Thursday, January 7, 2010

Pure Irony


I was reminded this morning of what I call a "Boca moment"(that's Boca to the right...a moment when I want to be disguised from one of my airy moments)I had about a month ago. I was in one of my independent moods and decided "I could wash my car all by myself." Now let me just pause there for a moment and tell you that washing the car by myself means driving thru one of those car washes where you sit in your car as you go thru the machine...and when you come out on the other side you "vacuum it by yourself"! Feeling brave and strong this particular morning, I entered the car wash reading every sign as carefully and thoroughly as possible (ie..put your car in neutral, leave your car on).
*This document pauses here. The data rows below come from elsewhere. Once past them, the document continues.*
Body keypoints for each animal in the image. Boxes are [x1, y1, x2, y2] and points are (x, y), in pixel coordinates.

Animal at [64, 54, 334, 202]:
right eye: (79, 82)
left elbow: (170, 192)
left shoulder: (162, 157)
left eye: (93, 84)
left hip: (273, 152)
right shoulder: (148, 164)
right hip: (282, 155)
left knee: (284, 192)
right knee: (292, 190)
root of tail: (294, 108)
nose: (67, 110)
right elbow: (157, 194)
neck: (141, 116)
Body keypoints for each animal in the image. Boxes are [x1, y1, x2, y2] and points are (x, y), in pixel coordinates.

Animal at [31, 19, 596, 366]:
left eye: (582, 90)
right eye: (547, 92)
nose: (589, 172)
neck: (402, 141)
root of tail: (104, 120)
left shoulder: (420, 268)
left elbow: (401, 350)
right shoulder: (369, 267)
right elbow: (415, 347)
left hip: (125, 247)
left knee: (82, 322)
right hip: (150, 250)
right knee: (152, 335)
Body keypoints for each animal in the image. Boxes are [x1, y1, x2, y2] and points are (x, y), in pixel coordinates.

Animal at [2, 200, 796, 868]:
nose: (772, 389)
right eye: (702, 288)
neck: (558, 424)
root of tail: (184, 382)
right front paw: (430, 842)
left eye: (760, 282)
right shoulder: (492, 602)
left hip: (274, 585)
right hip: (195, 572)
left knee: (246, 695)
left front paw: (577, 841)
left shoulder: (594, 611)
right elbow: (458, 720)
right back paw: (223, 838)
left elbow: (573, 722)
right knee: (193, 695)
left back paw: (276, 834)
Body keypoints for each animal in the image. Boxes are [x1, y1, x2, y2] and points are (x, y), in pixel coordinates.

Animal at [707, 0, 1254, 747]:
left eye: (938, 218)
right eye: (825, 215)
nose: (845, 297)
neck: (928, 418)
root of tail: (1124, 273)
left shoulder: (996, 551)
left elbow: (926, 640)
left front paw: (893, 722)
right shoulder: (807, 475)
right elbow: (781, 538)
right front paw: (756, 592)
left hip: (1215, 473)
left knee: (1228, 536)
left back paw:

I was reading those signs so well that I proceeded to run my car right off the track in the car wash...lights began flashing, employees ran out, and the machine came to a halt. Let's just say the employees were a little frustrated with this mom in her big 4 wheel drive suburban...all I could do was smile with embarrassment. Needless to say they were able to back me out and "try" again. This time I made it thru! As I was driving thru, I began to laugh and think how my heavenly Father must be laughing too. I could see the irony in the situation and how closely it related to my life. God often leads me down his path and so many times I get distracted and end up stuck...but he is always faithful to back me up a bit and let me try again to get on the right path. I approached that car wash dirty and hesitant...as I was driving thru, I was covered by those waving flaps that kept me from seeing at that moment and were shaking all the dirt off my car...and then I came out clean and confident. Oh how I have had that same experience with God so many times before...I come to him often with all my faults and sins..and while I am in the middle of it, it feels very dark and like I am being pushed from side to side. And in that dark place God is working..he is working very hard to clean up the mess I have made and to use it for HIS greater good. Finally, I come out on the other side...with all the "mud and mire" stripped away and a new being in its place. Thank goodness! What a lesson God taught me that day there in the car wash! And I am pretty sure he told me to let someone else wash my car next time!?

Tuesday, January 5, 2010

Pages of Grace

There is a lady named Hazel at the nursing home where my grandmother has lived for the last 3 years. She is 92 years old and and can quote scripture like you wouldn't believe. She says it is her job at the nursing home to check on every person there each day. Her bible is marked and worn from a life well lived. I am sure if she were to write the story of her life that there would be pages and pages of grace. At a "newly" 36 years of age, I know God's grace. I know it because I don't deserve it and yet he continues to shower it on me. There have been many times in my life where I just wanted to run, but he pursues me and reminds me he isn't finished with me yet. My hope for this blog is to share life with you...my life and the life of others. I have fallen on my face more times than I care to count, but it is there where I have met my Father and been cradled in his unconditional love. It is in that pit that his glory covers me and his grace is shown. His grace is sufficient for my life and yours. I was reminded of a verse today in Luke 10:29-"But he wanted to justify himself, so he asked Jesus, "And who is my neighbor." I have encountered different people and situations in my life where I wanted to justify my actions or my words...and many times I have tried with no success. I hear God say to me, "Let me justify you Leigh." And he has...maybe not the way I would have prefered, but by bringing friends and strangers into my life for that very purpose. We all have a story to tell...some are prettier than others...and some have scars there to remind them daily where they have been. But we all have at least one thing in common...we were all created by a fun and beautiful God who loves us more than we could ever imagine. And Hazel...Oh I know she was created by God...may I have the same fire and passion for the God who has never left my side at 92 years old!!! That is a page of grace in my book.